▶ **Study questions**
A) Answer these from the passage on organ sales and procurement:
(i) How much did donors in the Philippines often receive for their kidneys?
(ii) How many transplants were performed in the Philippines in 2010?
(iii) How many Organ Procurement Organizations are there in the United States?
B) In the passage on organ sales and procurement, set down the part starting with "Several news agencies" and going on through "made that claim.".
C) Take the passage on organ sales and procurement further from the point where it stops.
BEGIN Given text
The Palestinian press claimed the report "appeared to confirm Palestinians' allegations that Israel returned their relatives' bodies with their chests sewn up, having harvested their organs".

Several news agencies reported that the Aftonbladet article had claimed that Israel killed Palestinians to harvest their organs, although the author, the culture editor for Aftonbladet, and Nancy Scheper-Hughes denied that it had made that claim.

The Philippines 
Although the sale of organs was not legal in the Philippines, prior to 2008 the practice was tolerated and even endorsed by the government.  The Philippine Information Agency, a branch of the government, even promoted "all-inclusive" kidney transplant packages that retailed for roughly $25,000.  The donors themselves often received as little as $2,000 for their kidneys. The country was a popular destination for transplant tourism.  One high-ranking government official estimated that 800 kidneys were sold annually in the country prior to 2008, and the WHO listed it as one of the top 5 sites for transplant tourists in 2005.

In March 2008, the government passed new legislation enforcing a ban on organ sales. After the crackdown on the practice, the number of transplants has decreased from 1,046 in 2007 to 511 in 2010. Since then, the government has taken a much more active stance against transplant tourism.

In the United States 
In the United States, organ procurement is heavily regulated by United Network for Organ Sharing (UNOS) to prevent unethical allocation of organs. There are over 110,000 patients on the national waiting list for organ transplantation and in 2016, only about 33,000 organ transplants were performed. Due to the lack of organ availability, about 20 patients die each day on the waiting list for organs. Organ transplantation and allocation is mired in ethical debate because of this limited availability of organs for transplant. In the United States in 2016, there were 19,057 kidney transplants, 7,841 liver transplants, 3,191 heart transplants, and 2,327 lung transplants performed.

Regulation 
Organ procurement is tightly regulated by United Network for Organ Sharing (UNOS). In the United States, there are a total of 58 Organ Procurement Organizations (OPOs) that are responsible for evaluating the candidacy of deceased donors for organ donation as well as coordinating the procurement of the organs. Each OPO is responsible for a particular geographic region and is under the regulation of the Organ Procurement and Transplantation Network.
END Given text
BEGIN Input data
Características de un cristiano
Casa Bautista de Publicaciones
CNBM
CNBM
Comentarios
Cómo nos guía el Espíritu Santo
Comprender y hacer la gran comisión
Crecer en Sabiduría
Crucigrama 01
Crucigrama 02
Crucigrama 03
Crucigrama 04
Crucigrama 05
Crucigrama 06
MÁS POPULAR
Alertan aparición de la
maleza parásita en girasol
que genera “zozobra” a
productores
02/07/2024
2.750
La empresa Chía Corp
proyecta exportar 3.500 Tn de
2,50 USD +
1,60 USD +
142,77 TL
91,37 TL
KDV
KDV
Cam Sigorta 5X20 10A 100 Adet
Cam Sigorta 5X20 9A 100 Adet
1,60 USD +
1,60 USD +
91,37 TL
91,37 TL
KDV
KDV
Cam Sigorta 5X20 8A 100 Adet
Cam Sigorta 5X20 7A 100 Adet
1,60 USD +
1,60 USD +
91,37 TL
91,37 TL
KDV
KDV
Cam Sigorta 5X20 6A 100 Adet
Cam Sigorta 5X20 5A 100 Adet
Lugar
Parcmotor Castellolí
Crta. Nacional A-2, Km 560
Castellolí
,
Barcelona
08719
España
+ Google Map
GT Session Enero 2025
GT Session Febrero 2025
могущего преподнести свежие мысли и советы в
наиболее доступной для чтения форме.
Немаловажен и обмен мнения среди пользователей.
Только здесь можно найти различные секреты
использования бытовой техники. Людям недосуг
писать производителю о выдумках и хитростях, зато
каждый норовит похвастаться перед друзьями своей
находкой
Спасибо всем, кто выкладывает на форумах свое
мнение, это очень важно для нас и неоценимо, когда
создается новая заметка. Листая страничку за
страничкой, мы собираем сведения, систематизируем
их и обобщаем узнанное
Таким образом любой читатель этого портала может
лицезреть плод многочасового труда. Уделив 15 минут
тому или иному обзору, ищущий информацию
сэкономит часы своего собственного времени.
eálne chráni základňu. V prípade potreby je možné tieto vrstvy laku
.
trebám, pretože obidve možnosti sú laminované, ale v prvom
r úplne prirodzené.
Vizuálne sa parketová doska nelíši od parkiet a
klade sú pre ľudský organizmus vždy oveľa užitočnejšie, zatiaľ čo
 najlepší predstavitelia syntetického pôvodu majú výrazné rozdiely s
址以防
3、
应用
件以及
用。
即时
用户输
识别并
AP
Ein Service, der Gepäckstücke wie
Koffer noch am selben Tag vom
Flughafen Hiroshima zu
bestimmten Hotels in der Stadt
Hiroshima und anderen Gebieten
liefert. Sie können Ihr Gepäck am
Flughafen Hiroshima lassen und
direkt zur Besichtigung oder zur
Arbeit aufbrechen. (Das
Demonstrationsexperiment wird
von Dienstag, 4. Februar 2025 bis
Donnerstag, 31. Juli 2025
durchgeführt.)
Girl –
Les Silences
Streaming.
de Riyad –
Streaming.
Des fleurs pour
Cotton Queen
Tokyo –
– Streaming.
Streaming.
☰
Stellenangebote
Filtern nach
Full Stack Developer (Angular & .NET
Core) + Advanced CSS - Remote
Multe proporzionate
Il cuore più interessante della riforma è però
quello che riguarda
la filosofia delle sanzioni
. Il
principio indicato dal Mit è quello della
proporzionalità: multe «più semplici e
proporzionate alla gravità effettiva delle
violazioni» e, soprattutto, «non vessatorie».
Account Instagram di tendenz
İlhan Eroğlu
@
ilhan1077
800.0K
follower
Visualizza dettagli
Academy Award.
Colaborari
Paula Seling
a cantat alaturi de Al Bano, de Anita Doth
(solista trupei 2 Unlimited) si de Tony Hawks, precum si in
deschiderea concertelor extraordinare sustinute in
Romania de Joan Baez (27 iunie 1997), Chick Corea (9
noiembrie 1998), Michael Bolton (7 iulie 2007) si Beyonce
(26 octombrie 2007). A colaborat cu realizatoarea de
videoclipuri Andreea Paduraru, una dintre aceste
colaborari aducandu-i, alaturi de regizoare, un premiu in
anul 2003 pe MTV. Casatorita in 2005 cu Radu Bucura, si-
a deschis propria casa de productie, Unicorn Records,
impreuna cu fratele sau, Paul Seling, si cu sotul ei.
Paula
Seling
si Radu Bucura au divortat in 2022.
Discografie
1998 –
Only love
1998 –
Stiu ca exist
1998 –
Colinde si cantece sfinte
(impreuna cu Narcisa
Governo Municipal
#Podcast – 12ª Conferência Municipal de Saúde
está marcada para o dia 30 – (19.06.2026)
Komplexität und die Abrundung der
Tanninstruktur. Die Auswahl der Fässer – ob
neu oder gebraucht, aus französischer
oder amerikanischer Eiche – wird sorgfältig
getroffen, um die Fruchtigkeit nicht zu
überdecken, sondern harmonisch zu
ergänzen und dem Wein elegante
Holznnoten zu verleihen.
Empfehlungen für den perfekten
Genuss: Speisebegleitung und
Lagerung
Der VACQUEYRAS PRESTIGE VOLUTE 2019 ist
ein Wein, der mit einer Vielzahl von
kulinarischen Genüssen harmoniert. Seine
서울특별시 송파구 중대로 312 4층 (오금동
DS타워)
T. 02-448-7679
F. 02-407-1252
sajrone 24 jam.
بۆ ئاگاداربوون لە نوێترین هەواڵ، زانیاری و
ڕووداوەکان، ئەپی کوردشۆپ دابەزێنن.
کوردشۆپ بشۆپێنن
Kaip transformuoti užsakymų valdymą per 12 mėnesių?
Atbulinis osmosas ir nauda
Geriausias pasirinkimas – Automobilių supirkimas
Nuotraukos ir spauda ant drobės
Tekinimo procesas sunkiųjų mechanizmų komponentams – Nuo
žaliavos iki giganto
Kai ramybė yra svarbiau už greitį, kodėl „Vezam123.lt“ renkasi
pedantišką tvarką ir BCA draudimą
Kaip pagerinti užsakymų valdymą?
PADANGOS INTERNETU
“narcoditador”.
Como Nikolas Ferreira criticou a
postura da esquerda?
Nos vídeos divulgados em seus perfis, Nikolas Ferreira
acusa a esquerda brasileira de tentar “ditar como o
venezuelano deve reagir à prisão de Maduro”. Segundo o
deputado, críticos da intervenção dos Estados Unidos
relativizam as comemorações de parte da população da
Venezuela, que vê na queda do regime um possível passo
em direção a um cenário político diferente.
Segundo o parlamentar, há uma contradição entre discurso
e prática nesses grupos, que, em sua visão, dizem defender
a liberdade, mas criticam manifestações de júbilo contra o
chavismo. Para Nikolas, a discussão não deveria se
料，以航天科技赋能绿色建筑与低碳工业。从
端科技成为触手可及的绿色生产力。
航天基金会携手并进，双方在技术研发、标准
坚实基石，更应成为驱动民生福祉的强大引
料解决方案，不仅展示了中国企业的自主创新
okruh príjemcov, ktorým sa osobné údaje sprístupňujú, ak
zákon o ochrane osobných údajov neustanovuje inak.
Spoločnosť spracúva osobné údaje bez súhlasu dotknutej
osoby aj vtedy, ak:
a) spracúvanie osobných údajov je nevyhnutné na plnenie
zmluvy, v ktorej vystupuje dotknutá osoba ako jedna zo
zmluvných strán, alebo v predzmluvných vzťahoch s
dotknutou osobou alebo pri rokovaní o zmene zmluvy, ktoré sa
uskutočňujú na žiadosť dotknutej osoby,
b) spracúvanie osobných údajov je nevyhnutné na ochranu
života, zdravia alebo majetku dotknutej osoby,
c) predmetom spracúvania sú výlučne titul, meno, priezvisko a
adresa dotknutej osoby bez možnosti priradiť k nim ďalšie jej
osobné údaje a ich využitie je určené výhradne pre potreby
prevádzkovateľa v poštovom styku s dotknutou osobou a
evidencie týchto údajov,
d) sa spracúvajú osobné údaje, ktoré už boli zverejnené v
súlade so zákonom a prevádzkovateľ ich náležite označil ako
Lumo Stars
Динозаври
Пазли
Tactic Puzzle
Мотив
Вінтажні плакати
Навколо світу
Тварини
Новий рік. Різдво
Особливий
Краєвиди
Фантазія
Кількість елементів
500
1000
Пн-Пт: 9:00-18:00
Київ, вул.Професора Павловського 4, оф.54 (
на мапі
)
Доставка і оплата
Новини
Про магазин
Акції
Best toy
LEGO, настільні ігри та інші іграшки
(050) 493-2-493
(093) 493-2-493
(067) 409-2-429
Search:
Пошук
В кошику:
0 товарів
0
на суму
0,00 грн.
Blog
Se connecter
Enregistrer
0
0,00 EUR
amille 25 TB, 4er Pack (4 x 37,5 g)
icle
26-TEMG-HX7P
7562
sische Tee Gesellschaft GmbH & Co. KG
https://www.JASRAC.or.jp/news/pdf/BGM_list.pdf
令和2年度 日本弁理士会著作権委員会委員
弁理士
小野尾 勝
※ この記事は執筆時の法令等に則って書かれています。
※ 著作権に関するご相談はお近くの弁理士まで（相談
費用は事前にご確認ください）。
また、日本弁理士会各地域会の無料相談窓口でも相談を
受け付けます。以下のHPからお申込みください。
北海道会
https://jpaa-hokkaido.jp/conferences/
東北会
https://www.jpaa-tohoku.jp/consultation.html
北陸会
END Input data
▶ **Answers by item number**
A)
(i) As little as $2,000
(ii) 511
(iii) 58

B)
Several news agencies reported that the Aftonbladet article had claimed that Israel killed Palestinians to harvest their organs, although the author, the culture editor for Aftonbladet, and Nancy Scheper-Hughes denied that it had made that claim.

C)
Geographic Transplant Regions 
The United States is divided into 11 geographic regions by the Organ Procurement and Transplantation Network. Between these regions, there are significant differences in wait time for patients on the organ transplant list. This is of particular concern for liver transplant patients because transplantation is the only cure to end-stage liver disease and without a transplant, these patients will die. One example that brought this disparity to light was in 2009, when Steve Jobs traveled from California, where wait times are known to be very long, to Tennessee, where wait times are much shorter, to increase his chances of getting a liver transplant. In 2009, when Jobs received his liver transplant, the average wait time for liver transplantation in the United States for a patient with a MELD score of 38 (a metric of severity of liver disease) was about 1 year. In some regions, the wait time was as short as 4 months, while in others, it was more than 3 years. This variation for a patient with the same illness severity has caused significant controversy over how organs are distributed.

HOPE Act 
The HOPE (HIV Organ Policy Equity) Act allows for clinical research on organ transplantation from HIV+ donors to HIV+ recipients. The Act was passed by Congress in 2013 and officially changed OPTN policy to allow for its implementation in November, 2015. Prior to the HOPE Act, it was banned to acquire organs from any potential donor who was known to have, or even suspected to have, HIV. According to UNOS, in the first year of implementation, 19 organs were transplanted under the HOPE Act. Thirteen of those organs transplanted were kidneys and 6 were livers.